Content starts

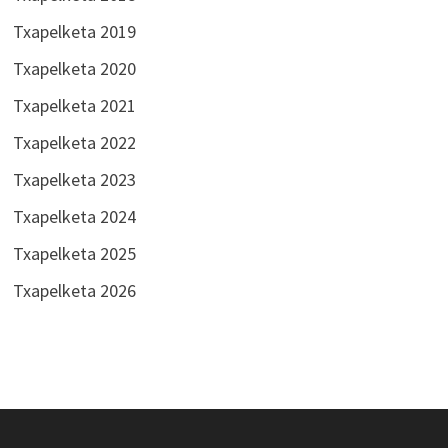
Txapelketa 2019
Txapelketa 2020
Txapelketa 2021
Txapelketa 2022
Txapelketa 2023
Txapelketa 2024
Txapelketa 2025
Txapelketa 2026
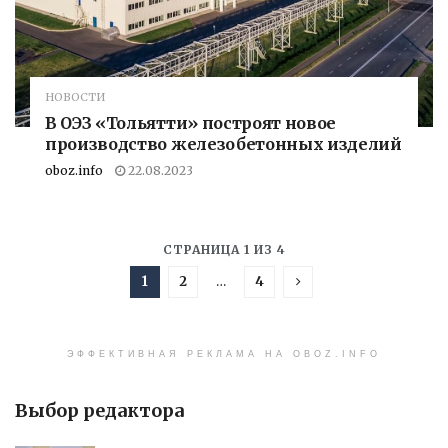
НОВОСТИ
В ОЭЗ «Тольятти» построят новое
производство железобетонных изделий
oboz.info
22.08.2023
СТРАНИЦА 1 ИЗ 4
1
2
…
4
ЭФФЕКТИВНАЯ РЕКЛАМА НА OBOZ.INFO
Выбор редактора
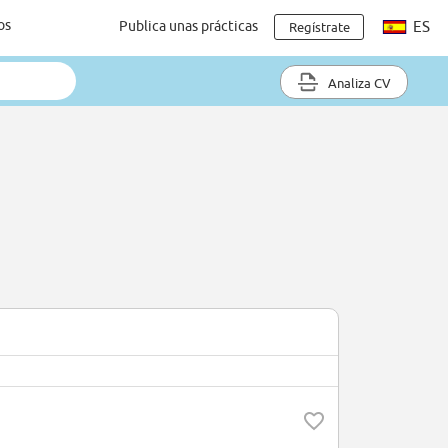
os
Publica unas prácticas
ES
Regístrate
Analiza CV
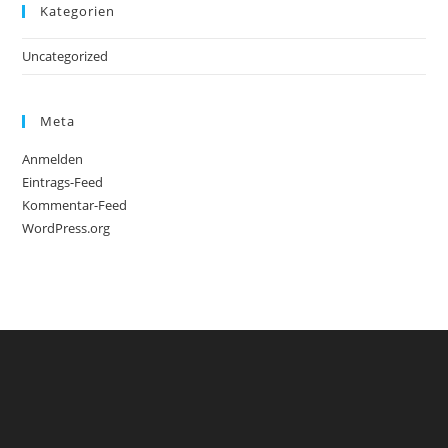
Kategorien
Uncategorized
Meta
Anmelden
Eintrags-Feed
Kommentar-Feed
WordPress.org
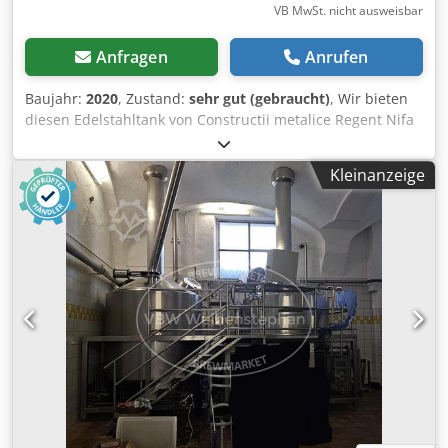
VB MwSt. nicht ausweisbar
Anfragen
Anrufen
Baujahr:
2020
, Zustand:
sehr gut (gebraucht)
, Wir bieten
diesen Edelstahltank von Constructii metalice Regent Nifa
Grup an, Modell Edelstahltank, Typ Baxine aus Edelstahl
mit einem Fassungsvermögen von 37.000 Litern, Baujahr
Kleinanzeige
2020, in sehr gutem Zustand. Dsdpfozp Dyqsx Afvsck
Edelstahltank für Lebensmittel, 37.000 Liter (37 Tonnen) –
Ideal für Weinbau / Industrie – Preis: 10.000 €
(Verhandelbar / Beschreibung: Ich verkaufe einen
Edelstahltank (Behälter) mit großem Fassungsvermögen
(37.000 Liter / 37 Tonnen), der sich in sehr gutem
technischen Zustand befindet. Aufgrund seines Volumens
und des hochwertigen Materials ist er ideal für den
industriellen oder landwirtschaftlichen Einsatz.
Technische Daten: Fassungsvermögen: 37.000 Liter,
Material: Lebensmittelechter Edelstahl
(korrosionsbeständig, ideal für anspruchsvolle
Flüssigkeiten), idealer Verwendungszweck: Lagerung von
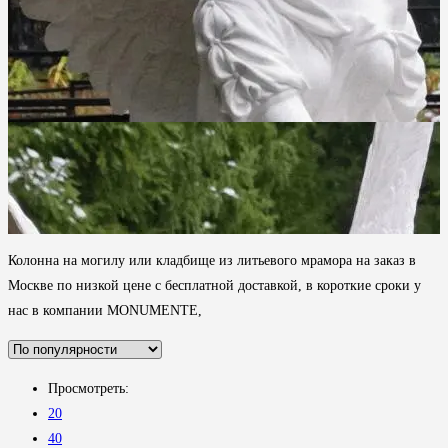
Колонна на могилу или кладбище из литьевого мрамора на заказ в
Москве по низкой цене с бесплатной доставкой, в короткие сроки у
нас в компании MONUMENTE,
Просмотреть:
20
40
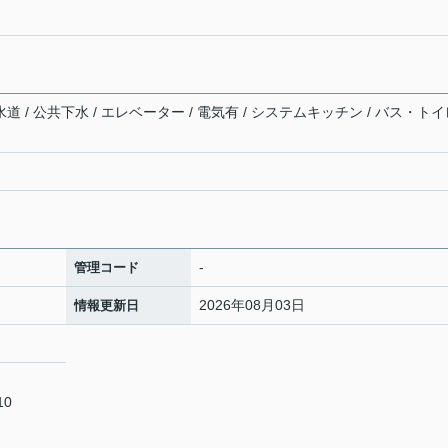
水道 / 公共下水 / エレベーター / 電気有 / システムキッチン / バス・ト
-
管理コード
2026年08月03日
情報更新日
10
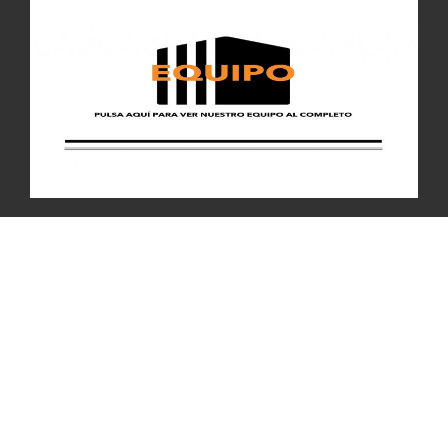
radiovuelveelremember@gmail.com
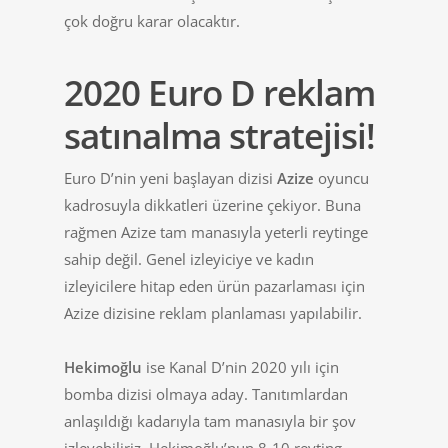
çok doğru karar olacaktır.
2020 Euro D reklam
satınalma stratejisi!
Euro D’nin yeni başlayan dizisi
Azize
oyuncu
kadrosuyla dikkatleri üzerine çekiyor. Buna
rağmen Azize tam manasıyla yeterli reytinge
sahip değil. Genel izleyiciye ve kadın
izleyicilere hitap eden ürün pazarlaması için
Azize dizisine reklam planlaması yapılabilir.
Hekimoğlu
ise Kanal D’nin 2020 yılı için
bomba dizisi olmaya aday. Tanıtımlardan
anlaşıldığı kadarıyla tam manasıyla bir şov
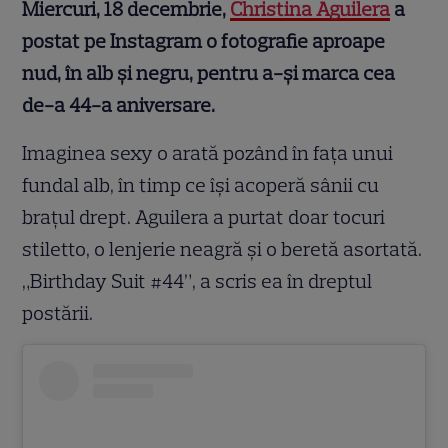
Miercuri, 18 decembrie,
Christina Aguilera
a
postat pe Instagram o fotografie aproape
nud, în alb și negru, pentru a-și marca cea
de-a 44-a aniversare.
Imaginea sexy o arată pozând în fața unui
fundal alb, în timp ce își acoperă sânii cu
brațul drept. Aguilera a purtat doar tocuri
stiletto, o lenjerie neagră și o beretă asortată.
„Birthday Suit #44”, a scris ea în dreptul
postării.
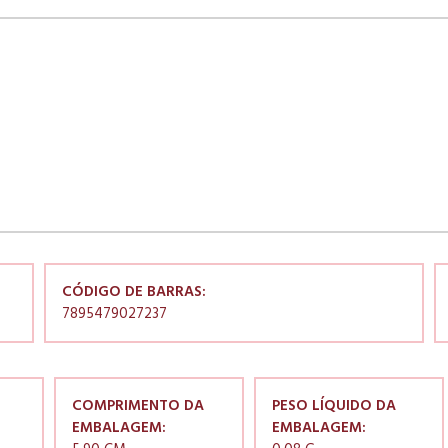
CÓDIGO DE BARRAS:
7895479027237
COMPRIMENTO DA
PESO LÍQUIDO DA
EMBALAGEM:
EMBALAGEM:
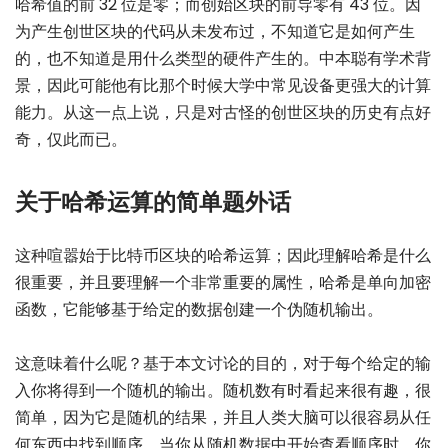
哈希值的前 32
位
是零；而创始区块的前导零有 43 位。因
为产生创世区块的代码从未发布过，不知道它是如何产生
的，也不知道是用什么类型的硬件产生的。中本聪有学术背
景，因此可能他有比那个时候大学中常见设备更强大的计算
能力。从这一点上说，只是对古怪的创世区块的历史有点好
奇，仅此而已。
关于哈希运算的简单题外话
这种喧嚣始于比特币区块的哈希运算；因此理解哈希是什么
很重要，并且要理解一个非常重要的属性，哈希是单向加密
函数，它能够基于给定的数据创建一个伪随机输出。
这意味着什么呢？基于本文讨论的目的，对于每个给定的输
入你将得到一个随机的输出。随机数有时看起来很有趣，很
简单，因为它是随机的结果，并且人类大脑可以很容易从任
何东西中找到顺序。当你从随机数据中开始查看顺序时，你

Content ends

WHAT IS EXPECTED
Reproduce the lines from the one containing "VB MwSt. nicht ausweisbar" through the one containing "Kleinanzeige", replacing "Edelstahltank" with "Lagertank" and changing nothing else.

SOLUTION TO THE EXERCISE
VB MwSt. nicht ausweisbar
Anfragen
Anrufen
Baujahr:
2020
, Zustand:
sehr gut (gebraucht)
, Wir bieten
diesen Lagertank von Constructii metalice Regent Nifa
Grup an, Modell Lagertank, Typ Baxine aus Edelstahl
mit einem Fassungsvermögen von 37.000 Litern, Baujahr
Kleinanzeige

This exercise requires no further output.